Collect every line below that contains the string "sketchPlane", matching case exactly, and copy each one out.

___ Data rows ___

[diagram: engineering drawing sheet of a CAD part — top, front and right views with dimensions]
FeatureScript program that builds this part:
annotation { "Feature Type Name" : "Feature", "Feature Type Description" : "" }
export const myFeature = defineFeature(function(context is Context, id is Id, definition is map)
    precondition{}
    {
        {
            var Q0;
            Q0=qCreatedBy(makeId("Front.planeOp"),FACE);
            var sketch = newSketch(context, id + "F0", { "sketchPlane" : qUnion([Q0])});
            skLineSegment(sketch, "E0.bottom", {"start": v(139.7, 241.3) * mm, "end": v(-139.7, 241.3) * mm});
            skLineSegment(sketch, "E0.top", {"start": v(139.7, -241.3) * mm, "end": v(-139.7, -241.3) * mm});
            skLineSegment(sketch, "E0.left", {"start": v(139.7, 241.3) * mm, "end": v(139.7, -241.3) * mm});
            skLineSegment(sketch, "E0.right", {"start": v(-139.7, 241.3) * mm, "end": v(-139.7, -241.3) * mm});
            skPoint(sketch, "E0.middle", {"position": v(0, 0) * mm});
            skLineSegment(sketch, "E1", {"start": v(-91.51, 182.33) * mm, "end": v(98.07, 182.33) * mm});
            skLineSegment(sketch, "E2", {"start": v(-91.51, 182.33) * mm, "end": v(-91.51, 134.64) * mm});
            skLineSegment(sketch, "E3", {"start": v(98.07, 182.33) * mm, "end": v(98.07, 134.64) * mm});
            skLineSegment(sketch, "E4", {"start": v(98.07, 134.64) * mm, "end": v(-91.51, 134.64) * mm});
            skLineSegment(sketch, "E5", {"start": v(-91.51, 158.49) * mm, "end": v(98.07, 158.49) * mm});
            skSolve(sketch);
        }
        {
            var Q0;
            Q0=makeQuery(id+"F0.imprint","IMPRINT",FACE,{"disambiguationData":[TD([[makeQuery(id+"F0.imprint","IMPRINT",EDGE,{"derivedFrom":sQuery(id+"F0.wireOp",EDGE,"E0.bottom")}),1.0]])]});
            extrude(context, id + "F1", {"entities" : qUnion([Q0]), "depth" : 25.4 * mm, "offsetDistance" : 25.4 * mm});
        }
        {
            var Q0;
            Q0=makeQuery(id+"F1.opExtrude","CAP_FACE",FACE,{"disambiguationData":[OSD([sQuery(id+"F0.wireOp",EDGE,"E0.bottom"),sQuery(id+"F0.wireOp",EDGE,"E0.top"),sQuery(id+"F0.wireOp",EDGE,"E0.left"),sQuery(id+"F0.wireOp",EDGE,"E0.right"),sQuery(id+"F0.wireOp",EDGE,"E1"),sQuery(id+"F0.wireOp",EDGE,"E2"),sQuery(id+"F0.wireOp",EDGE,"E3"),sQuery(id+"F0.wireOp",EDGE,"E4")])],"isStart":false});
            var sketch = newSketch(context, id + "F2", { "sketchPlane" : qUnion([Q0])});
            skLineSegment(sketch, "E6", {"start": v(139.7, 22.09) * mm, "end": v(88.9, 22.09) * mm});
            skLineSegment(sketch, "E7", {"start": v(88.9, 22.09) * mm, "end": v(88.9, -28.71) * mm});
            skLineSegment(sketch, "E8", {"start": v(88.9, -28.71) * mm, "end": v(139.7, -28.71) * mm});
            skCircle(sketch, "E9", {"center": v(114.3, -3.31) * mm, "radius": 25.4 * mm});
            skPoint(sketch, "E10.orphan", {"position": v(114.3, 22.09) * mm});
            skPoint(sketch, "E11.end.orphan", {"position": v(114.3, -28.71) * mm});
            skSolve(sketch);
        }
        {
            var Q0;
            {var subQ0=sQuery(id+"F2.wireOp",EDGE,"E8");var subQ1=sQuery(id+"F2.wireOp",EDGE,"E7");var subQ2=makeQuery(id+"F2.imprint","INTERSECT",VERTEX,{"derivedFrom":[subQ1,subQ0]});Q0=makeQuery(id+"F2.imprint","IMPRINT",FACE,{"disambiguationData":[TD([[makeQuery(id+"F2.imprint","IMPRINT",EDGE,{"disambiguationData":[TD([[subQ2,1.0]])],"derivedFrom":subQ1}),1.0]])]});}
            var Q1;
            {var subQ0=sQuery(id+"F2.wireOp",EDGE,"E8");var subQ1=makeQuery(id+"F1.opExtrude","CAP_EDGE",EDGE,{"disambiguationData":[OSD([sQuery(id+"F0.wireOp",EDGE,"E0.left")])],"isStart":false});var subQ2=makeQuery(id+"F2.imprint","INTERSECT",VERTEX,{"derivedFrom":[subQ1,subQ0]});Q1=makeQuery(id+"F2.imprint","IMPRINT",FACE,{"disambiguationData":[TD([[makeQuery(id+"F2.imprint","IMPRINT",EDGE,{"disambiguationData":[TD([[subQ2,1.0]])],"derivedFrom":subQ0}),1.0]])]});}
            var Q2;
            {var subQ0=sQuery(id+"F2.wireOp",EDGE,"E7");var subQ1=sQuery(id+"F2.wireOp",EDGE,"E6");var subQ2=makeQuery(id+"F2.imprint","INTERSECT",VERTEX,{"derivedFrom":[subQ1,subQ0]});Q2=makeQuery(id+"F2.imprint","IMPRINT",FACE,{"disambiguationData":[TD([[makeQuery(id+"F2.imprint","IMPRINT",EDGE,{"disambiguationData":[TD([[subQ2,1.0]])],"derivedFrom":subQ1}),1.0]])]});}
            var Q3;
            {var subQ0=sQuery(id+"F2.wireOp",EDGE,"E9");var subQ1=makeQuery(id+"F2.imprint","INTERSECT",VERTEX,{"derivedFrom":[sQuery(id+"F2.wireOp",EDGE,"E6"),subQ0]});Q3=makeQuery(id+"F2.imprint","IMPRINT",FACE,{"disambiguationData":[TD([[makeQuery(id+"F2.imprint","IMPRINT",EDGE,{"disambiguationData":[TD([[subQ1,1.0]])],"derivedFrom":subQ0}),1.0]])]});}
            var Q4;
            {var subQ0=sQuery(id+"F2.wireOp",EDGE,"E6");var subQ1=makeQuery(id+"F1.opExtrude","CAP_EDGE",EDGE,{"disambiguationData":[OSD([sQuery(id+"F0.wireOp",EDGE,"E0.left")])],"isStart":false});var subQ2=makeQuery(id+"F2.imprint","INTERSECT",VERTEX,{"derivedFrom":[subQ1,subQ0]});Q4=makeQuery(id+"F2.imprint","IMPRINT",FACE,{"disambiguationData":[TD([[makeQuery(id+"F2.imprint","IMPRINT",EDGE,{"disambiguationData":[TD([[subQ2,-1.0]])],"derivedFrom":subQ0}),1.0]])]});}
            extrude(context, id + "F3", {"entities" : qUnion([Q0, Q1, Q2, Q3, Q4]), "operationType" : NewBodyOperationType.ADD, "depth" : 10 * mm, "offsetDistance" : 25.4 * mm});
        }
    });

___

### Solution to this task
            var sketch = newSketch(context, id + "F0", { "sketchPlane" : qUnion([Q0])});
            var sketch = newSketch(context, id + "F2", { "sketchPlane" : qUnion([Q0])});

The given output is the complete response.